Die eigentliche Wahl im Bundestag erfolgt anschließend geheim und ohne vorherige Aussprache im Plenum. Erreicht der Kandidat oder die Kandidatin die verfassungsrechtlich verankerte Zweidrittelmehrheit der abgegebenen Stimmen, ist die Wahl erfolgreich. Im Anschluss erfolgt die Ernennung und Vereidigung durch den Bundespräsidenten.
Dass dieses hochgradig auf Konsens ausgerichtete Verfahren in Zeiten politischer Polarisierung an seine verfahrensrechtlichen Grenzen stoßen kann, hat die heftige Kontroverse um die Personalie Frauke Brosius-Gersdorf im Sommer 2025 eindrücklich vor Augen geführt. Die von der SPD nominierte Rechtsprofessorin geriet aufgrund ihrer wissenschaftlichen Positionen zum Lebensschutz und Schwangerschaftsabbruch im Vorfeld der Abstimmung in das Kreuzfeuer einer zugespitzten öffentlichen Kampagne. Dies führte im Juli 2025 zu einer kurzfristigen und historischen Absetzung der gesamten Richterwahlen von der Tagesordnung des Bundestages, da die Unionsfraktion mit einer Blockade drohte. Um das verfassungsmäßige Gesamtpaket und die Handlungsfähigkeit des Gerichts nicht dauerhaft zu gefährden, zog Brosius-Gersdorf ihre Kandidatur im August 2025 schließlich zurück. Dieser Vorgang hat im juristischen Diskurs eine tiefgehende Debatte über den Schutz von Nominierten vor politisierter Demontage und die generelle Belastbarkeit des traditionellen Konsensmodells ausgelöst.
Ablauf der Verfassungsrichterwahl im Bundesrat
Im Bundesrat erfolgt die Wahl der Verfassungsrichter:innen traditionell direkt durch das Plenum. Anders als im Bundestag gibt es hier kein vorgeschaltetes Ausschussverfahren. Das verfassungsrechtliche Erfordernis einer Zweidrittelmehrheit – seit der weitreichenden Grundgesetzreform Ende 2024 explizit im Verfassungstext verankert – zwingt auch die Bundesländer zu parteiübergreifenden Kompromissen. Das informelle Vorschlagsrecht, das historisch vor allem zwischen Union und SPD aufgeteilt war, hat sich durch die veränderten Mehrheitsverhältnisse in den Landesregierungen weiter ausdifferenziert.
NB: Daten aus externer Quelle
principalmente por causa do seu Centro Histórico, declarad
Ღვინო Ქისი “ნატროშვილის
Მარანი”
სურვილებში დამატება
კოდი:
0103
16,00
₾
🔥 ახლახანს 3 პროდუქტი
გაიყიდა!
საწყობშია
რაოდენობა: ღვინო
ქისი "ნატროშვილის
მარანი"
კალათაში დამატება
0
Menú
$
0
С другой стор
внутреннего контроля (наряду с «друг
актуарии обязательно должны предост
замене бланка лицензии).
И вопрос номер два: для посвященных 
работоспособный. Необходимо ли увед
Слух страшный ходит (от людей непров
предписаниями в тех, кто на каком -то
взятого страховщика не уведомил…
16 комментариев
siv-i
Seit 2016 werden auch die Grünen fest in dieses Quotensystem einbezogen, da ohne sie eine Zweidrittelmehrheit kaum noch zu erreichen ist.
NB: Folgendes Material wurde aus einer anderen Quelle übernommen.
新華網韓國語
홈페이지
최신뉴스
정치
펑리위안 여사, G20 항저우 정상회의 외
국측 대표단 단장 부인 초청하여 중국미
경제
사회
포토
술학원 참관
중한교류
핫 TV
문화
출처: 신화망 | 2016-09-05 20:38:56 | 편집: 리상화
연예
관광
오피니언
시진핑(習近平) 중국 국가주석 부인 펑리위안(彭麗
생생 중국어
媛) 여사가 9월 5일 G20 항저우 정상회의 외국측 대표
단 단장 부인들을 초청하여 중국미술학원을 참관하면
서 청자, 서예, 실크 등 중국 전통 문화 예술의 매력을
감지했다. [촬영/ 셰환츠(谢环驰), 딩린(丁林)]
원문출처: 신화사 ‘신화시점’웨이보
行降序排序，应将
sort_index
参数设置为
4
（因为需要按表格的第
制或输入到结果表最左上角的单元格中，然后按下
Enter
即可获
Nach diesem etablierten Schlüssel schlagen Union und SPD jeweils zwei von siebzehn bzw. im übertragenen Verhältnis zwei von fünf Persönlichkeiten vor, während den Grünen das Nominierungsrecht für jede:n fünfte:n Kandidat:in zusteht. Angesichts der zunehmend fragmentierten politischen Landschaft erfordert dieses System von allen Beteiligten ein hohes Maß an Pragmatismus, um eine Hängepartie bei der Nachbesetzung zu verhindern.
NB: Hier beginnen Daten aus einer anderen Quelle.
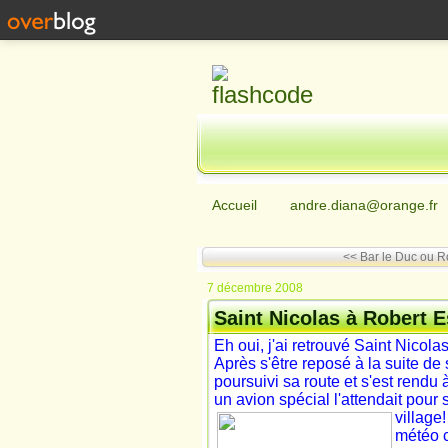
Accueil
andre.diana@orange.fr
<< Bar le Duc ou 
7 décembre 2008
Saint Nicolas à Robert 
Eh oui, j'ai retrouvé Saint Nicol
Après s'être reposé à la suite de 
poursuivi sa route et s'est rendu
un avion spécial l'attendait pour 
village!
météo c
Eine entscheidende verfahrensrechtliche Neuerung bringt die Reform von Ende 2024 mit sich: der neue Ersatzwahlmechanismus gemäß § 7a Abs. 5 BVerfGG. Sollte eines der beiden Wahlorgane – Bundestag oder Bundesrat – eine Richterstelle nicht innerhalb von drei Monaten nach der Vorlage eines Wahlvorschlags neu besetzen können, geht das Wahlrecht auf das jeweils andere Organ über. Diese Regelung dient als verfassungsrechtliches Sicherheitsnetz gegen eine dauerhafte Blockade durch eine Sperrminorität – ein Szenario, das im Zuge der turbulenten Richterwahlen im Sommer und Herbst 2025 eine ganz neue Aktualität gewonnen hat.
Zudem regeln Bundestag und Bundesrat die Besetzung der absoluten Spitzenpositionen im gegenseitigen Wechsel: Sie wählen alternierend die Präsidentschaft sowie die Vizepräsidentschaft des Bundesverfassungsgerichts. Wie dieses Zusammenspiel in der Praxis funktioniert, konntest du im September 2025 beobachten: Unmittelbar nach ihrer erfolgreichen Wahl zur Richterin durch den Bundestag wurde die Juristin Ann-Katrin Kaufhold vom Bundesrat einstimmig zur neuen Vizepräsidentin des Gerichts gewählt.